Questões para resolver -
1. Responda, por favor, com base no trecho sobre infância e tecnologia:
(a) Segundo a especialista, a que as demonstrações de amor não devem ser atreladas?
(b) Quem, para a especialista, deveria regular o uso de tecnologia nessa faixa etária, e por qual meio?
(c) Na escola, o que leva a criança a se submeter a desafios nocivos?
2. Retome o trecho sobre infância e tecnologia depois da última frase e dê continuidade a ele.

Trecho fornecido -
════════════════
O importante, segundo a especialista, é que as demonstrações de amor não sejam atreladas à execução de alguma tarefa ou à obtenção de algum resultado.
Uso de tecnologia
Segundo a especialista, o uso de tecnologia nessa faixa etária "invade" o período da infância e adolescência e devia ser regulado pelo Estado, com uma legislação que proponha limites do que poderia ou não ser consumido.
"Hoje, qualquer um que tenha acesso a tela, a uma possibilidade de teclar, pode ter acesso a qualquer meio de autoagressão — até sobre suicídio", pontua
Ela ressalta que alguns conteúdos virtuais, apresentados como "desafios" e "brincadeiras perigosas", podem incentivar as crianças a se machucarem e, em alguns casos, podem levar à morte. Isso pode acontecer também na escola, onde a criança, na expectativa de pertencer a algum grupo, acaba se submetendo a desafios que podem ser nocivos para sua saúde mental e física.
════════════════
[Itens de uma fonte de dados]
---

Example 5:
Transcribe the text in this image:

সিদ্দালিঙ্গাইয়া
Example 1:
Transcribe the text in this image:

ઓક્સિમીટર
════════════════
Respostas das questões -
1.
(a) À execução de alguma tarefa ou à obtenção de algum resultado.
(b) O Estado, com uma legislação que proponha limites do que poderia ou não ser consumido.
(c) A expectativa de pertencer a algum grupo.

2.
Os pais devem tomar cuidado redobrado com o conteúdo e as interações de crianças e adolescentes nas redes sociais. Uma das maiores dificuldades com a internet, segundo a especialista, é a identificação de agressores em potencial, já que muitos se escondem atrás do anonimato no mundo virtual.
Ela elenca outros efeitos prejudiciais da tecnologia:
- Desfavorece o diálogo;
- Dificulta a capacidade de leitura de textos mais longos;
- Aumenta a probabilidade de comportamentos violentos pelos conteúdos assistidos;
- Prejudica o desenvolvimento da visão. Toda a criança e adolescente precisa ter contato com a luz natural pelo menos duas horas, diariamente;
- Atrapalha o horário do sono, já que algumas crianças passam madrugadas na frente da tela e a luz artificial dificulta dormir.
Alienação parental
Outro fator que pode influenciar na saúde mental da faixa etária são as separações entre casais em que a criança é privada do contato com um dos pais por causa de conflitos entre os adultos. A única exceção é se houver algum desvio de comportamento e risco de violência por parte do pai, da mãe ou do familiar responsável.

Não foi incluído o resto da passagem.